Back in 1976, during initial conversations with Brian W Aldiss about his short story ‘Supertoys Last All Summer Long’, Stanley Kubrick gave the writer a copy of Carlo Collodi’s novel ‘Pinocchio’. The beloved children’s fantasy had chimed loudly with Kubrick’s nascent concept for a science fiction movie he was developing from the Aldiss story.

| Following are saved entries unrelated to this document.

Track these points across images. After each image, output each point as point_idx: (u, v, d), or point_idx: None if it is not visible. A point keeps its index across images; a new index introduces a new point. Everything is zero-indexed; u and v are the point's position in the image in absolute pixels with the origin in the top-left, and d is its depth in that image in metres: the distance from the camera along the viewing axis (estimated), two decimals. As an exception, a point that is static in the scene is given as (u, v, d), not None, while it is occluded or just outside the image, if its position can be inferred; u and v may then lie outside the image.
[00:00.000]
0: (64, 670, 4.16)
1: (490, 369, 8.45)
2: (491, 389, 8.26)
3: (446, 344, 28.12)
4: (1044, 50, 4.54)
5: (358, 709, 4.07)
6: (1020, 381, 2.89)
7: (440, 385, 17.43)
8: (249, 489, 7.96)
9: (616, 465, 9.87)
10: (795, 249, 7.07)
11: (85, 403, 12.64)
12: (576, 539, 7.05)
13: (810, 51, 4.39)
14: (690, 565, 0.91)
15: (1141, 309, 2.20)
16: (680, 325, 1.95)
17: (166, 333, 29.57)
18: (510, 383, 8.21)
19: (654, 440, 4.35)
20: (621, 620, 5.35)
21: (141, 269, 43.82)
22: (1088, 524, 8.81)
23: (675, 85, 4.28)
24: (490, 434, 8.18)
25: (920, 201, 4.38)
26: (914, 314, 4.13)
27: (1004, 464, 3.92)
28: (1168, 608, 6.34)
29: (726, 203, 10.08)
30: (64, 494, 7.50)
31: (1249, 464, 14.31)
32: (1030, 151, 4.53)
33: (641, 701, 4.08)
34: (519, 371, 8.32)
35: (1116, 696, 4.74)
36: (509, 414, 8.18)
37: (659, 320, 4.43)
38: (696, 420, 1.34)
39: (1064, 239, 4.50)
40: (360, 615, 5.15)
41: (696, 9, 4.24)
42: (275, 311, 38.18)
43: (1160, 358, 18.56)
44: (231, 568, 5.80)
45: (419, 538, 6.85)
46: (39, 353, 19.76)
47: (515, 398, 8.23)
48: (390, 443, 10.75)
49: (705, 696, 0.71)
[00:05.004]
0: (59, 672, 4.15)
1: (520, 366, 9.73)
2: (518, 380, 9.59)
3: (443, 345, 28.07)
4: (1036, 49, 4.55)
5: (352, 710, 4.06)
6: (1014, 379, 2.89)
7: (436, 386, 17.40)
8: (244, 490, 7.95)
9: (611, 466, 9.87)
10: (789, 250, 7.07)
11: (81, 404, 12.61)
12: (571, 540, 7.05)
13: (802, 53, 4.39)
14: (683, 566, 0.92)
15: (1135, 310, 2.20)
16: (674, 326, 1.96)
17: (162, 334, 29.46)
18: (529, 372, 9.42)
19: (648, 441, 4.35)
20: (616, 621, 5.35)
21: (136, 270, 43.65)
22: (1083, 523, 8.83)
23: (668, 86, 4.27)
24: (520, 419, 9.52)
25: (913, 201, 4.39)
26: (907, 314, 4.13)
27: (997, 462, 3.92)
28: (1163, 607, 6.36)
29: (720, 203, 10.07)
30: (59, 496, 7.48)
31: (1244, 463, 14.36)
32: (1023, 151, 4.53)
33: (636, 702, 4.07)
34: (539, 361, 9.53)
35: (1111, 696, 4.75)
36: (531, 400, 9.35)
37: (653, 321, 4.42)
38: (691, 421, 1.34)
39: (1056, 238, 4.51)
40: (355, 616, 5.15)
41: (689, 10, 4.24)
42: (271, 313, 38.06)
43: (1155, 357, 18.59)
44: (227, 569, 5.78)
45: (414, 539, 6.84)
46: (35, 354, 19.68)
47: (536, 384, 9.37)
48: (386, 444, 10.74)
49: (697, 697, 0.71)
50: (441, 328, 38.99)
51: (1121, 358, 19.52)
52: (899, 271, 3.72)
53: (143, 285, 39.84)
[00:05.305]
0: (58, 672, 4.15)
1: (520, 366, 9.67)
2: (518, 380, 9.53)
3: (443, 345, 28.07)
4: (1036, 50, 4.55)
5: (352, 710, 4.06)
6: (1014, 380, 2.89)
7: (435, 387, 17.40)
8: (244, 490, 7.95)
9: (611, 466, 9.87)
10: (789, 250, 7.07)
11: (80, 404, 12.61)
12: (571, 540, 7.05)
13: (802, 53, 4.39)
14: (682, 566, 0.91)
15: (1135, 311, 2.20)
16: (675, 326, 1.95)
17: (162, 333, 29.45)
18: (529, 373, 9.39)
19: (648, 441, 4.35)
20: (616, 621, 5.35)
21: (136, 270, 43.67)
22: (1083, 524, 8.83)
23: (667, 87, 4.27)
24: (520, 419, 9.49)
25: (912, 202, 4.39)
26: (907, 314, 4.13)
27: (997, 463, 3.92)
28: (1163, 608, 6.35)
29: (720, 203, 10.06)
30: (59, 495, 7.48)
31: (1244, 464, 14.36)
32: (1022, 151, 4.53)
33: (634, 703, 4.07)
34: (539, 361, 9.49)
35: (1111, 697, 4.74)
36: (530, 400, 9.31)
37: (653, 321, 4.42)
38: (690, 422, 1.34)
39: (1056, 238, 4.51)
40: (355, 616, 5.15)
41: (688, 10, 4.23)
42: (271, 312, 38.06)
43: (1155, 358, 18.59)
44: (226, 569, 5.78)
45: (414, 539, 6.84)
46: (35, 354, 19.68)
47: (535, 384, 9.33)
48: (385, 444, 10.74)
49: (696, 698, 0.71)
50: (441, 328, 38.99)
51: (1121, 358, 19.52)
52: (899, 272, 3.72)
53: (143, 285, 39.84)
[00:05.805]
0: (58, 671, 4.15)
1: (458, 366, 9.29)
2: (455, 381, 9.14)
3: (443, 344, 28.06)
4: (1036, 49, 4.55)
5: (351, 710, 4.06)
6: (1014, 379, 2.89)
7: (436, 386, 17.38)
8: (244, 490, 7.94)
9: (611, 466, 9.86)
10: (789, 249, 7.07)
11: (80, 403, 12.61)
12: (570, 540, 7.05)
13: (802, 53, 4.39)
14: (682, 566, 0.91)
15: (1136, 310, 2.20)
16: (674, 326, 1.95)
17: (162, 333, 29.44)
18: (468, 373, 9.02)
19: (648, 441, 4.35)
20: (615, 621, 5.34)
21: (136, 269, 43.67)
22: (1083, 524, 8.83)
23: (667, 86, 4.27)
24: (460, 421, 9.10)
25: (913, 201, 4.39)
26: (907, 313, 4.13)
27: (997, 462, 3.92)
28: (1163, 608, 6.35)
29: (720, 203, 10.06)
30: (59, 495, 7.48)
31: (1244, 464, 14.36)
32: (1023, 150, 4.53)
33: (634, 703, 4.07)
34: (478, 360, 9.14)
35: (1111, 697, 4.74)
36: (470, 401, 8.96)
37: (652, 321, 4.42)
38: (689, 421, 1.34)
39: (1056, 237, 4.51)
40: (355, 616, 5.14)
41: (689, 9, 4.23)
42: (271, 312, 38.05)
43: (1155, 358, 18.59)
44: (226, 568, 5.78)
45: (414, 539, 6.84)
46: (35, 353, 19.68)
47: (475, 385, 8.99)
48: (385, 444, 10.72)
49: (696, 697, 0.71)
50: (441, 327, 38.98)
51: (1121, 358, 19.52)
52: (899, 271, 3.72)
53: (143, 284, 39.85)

Kubrick’s concept, which Steven Spielberg eventually realised in 2001 as AI: Artificial Intelligence, emphatically underlined the Collodi connection. ‘Pinocchio’ isn’t simply alluded to in AI, it’s the driving force of a futuristic fable about a robot boy seeks out the Blue Fairy in the hope that she might grant his wish to become a ‘real’ boy. In something of a storytelling echo, Spielberg’s first sci-fi feature, 1977’s Close Encounters of the Third Kind, is threaded with specific references to Disney’s 1940 animated version of Pinocchio.
While Kubrick was developing his interpretation of ‘Pinocchio’ throughout the 1980s and ’90s, other high-profile filmmakers were similarly looking to Collodi’s source material. Francis Ford Coppola intended to frame the source text as a contemporary war story set in Bosnia during the armed conflict that occurred in the early ’90s. Coppola’s premise centred around a group of children in the warzone having ‘Pinocchio’ read to them. From the few accounts available about the unrealised project, Coppola was supposedly interested in the theme of loneliness first and foremost.
The central conceit of Collodi’s novel certainly suggests abundant opportunities for visual spectacle and characterisation: perfect ingredients for a movie. The story offers a clear and appealing mix of genres, too: adventure and fantasy overlap as Pinocchio’s journey becomes suffused with an ocean’s-worth (look out for that big blue whale!) of cultural imagery.
Disney’s cel animation, directed by Hamilton Luske and Ben Sharpsteen, found dynamic ways to visualise the idea of a child venturing into a world in which innocence gives way to experience. The filmmakers made some lasting alterations, too: the character typically identified as the Blue Fairy is described as “the Fairy with indigo hair” in Collodi’s novel. Intriguingly, in developing their adaptation of ‘Pinocchio’, Walt Disney and his team recognised that a device in which Pinocchio was to be confronted by another version of himself (his conscience) was clumsy storytelling.
Disney returned to the source material and was drawn to a fleeting moment in which a cricket attempts to warn Pinocchio of the perils of living solely for the sake of a good time: “Woe to those boys who turn against their parents… sooner or later they will repent bitterly.” Hacked off by the cricket’s moralising, Pinocchio crushes the interfering insect. Disney decided to resuscitate this minor character, making him the conscience – and heartbeat – of the film.
Pinocchio has not gone away: his image is ubiquitous in popular culture and the story continues to attract an array of filmmakers. Guillermo del Toro is currently working on an animated adaptation for Netflix and, as recently as December 2019, Matthew Garrone’s live-action take on the story was released in Italy. Coincidentally, Garrone’s version stars Roberto Benigni as Geppetto; in 2002 he directed his own live-action adaptation. Then, in January of this year, Robert Zemeckis was announced to be moving ahead with a new rendition for Disney, the director having previously snuck the marionette who dreams of becoming a real boy into 1988’s Who Framed Roger Rabbit.
Fuelling the fantasy of ‘Pinocchio’ is the notion of what it is to be transformed, both internally and externally, and cinema so often excels in simply showing things happening; in bringing forth an outward view of an inner life. Disney’s magical film reflects the dizzying potential of the medium, whereby moments of delight and real terror exist side by side.
The visual spectacle suggested by ‘Pinocchio’ offers filmmakers a vast scope in terms of working with plot developments that flip-flop between comforting flight of fancy and unsettling trauma. As demonstrated by Disney, there is an opportunity when tackling Collodi’s novel to combine cutting-edge visual storytelling with the traditional delights of the fantasy-adventure genre; all wrapped up in a story about growing up. In that collision, perhaps, is the source of a certain kind of ageless staying power.